201 Arabic Verbs offers precisely what it says: 201 Arabic verbs fully conjugated. Conjugating verbs in semitic languages is not a simple task because there are many structures and those have many exceptions, so right there, a book that lists fully conjugated verbs is a useful thing. This book, however, is a failure because it doesn't live up to what it could have been and because it was initially poorly thought out. Let me explain:
First off, as a project, the book was poorly done:
- There is no index of the verbs conjugated in the book, so the only way to see whether a verb is there is to look it up.
- The verbs were chosen from a list of words compiled in 1940. The verbs do not represent the most useful verbs the author could have chosen from each of the verb structures in Arabic.
- The organisation of the book is alphabetical rather than by the type of structure (fa'ala, naf'al, etc). Of course, the lack of an index makes this organisation nessary but this is a poor design choice.
- Examples of usage would have been nice.

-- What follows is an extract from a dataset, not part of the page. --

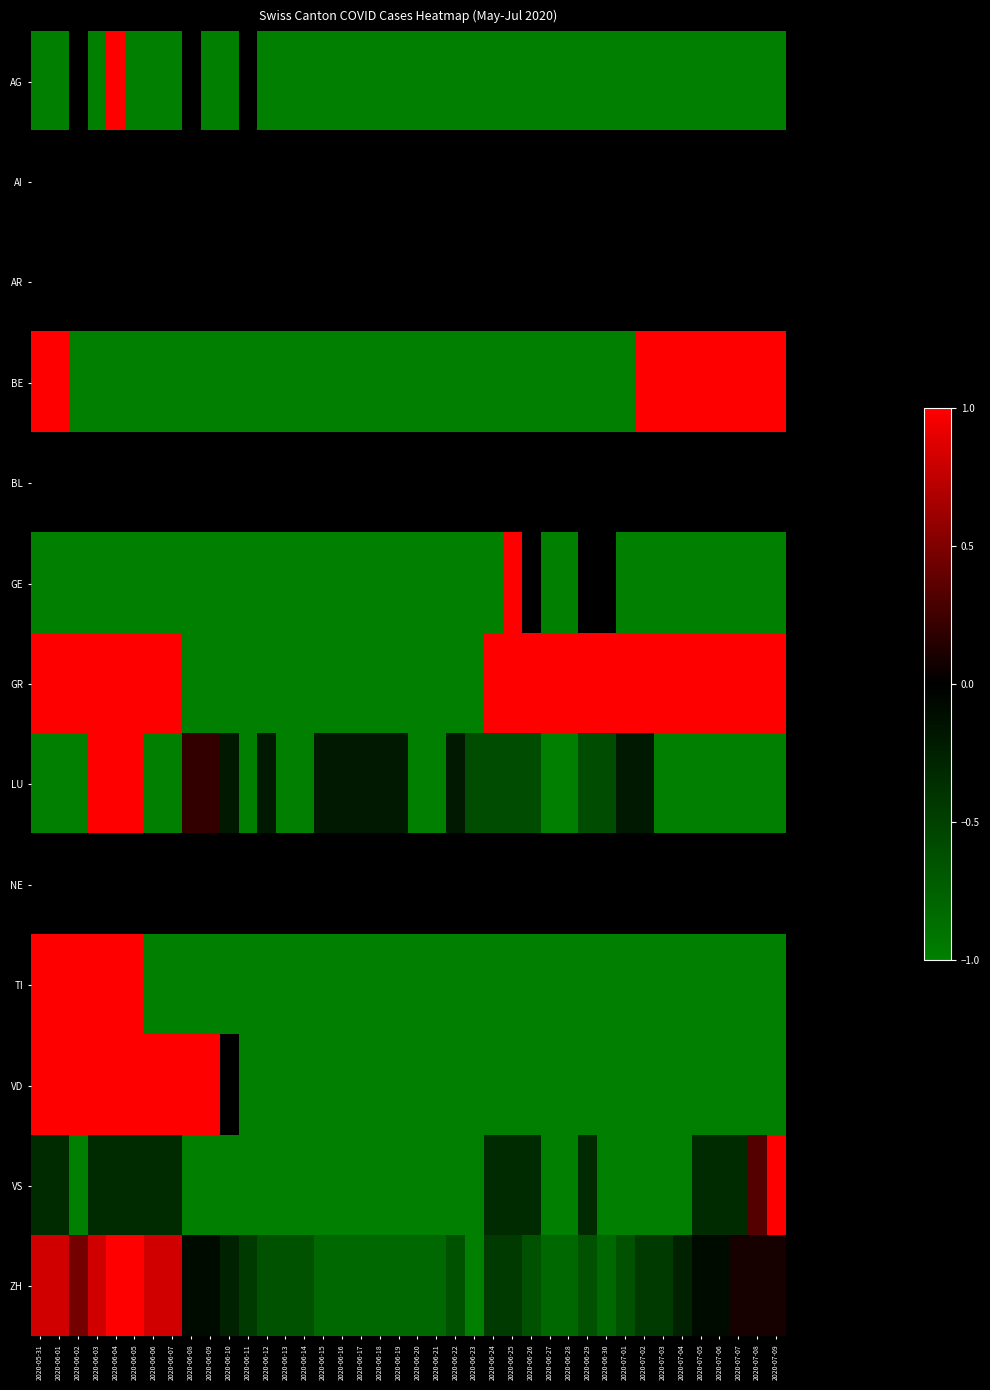

Which series has the widest spread of values?

AG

But beyond these technical points, the basic idea of a list of 201 conjugated Arabic verbs is of limited use. If the point was JUST to give the student an example of conjugating different kinds of verbs, then fine, but this is a very humble task. This book could have been INFINITELY more useful had it given exactly ONE example of a fully conjugated verb from EACH verb category, and then contained a HUGE list of thousands of verbs and a reference to their respective category and page number... that way, rather than compiling a mindless and mind-numbing repetition of similar conjugations, the book could have covered all verb structures AND several thousand verbs all within the same space! The title would then have to be changed to something like 50001 Arabic Verbs Fully Conjugated in all the Forms and it would still be about the same size. Such a book would be of immense value to beginners and experienced students alike.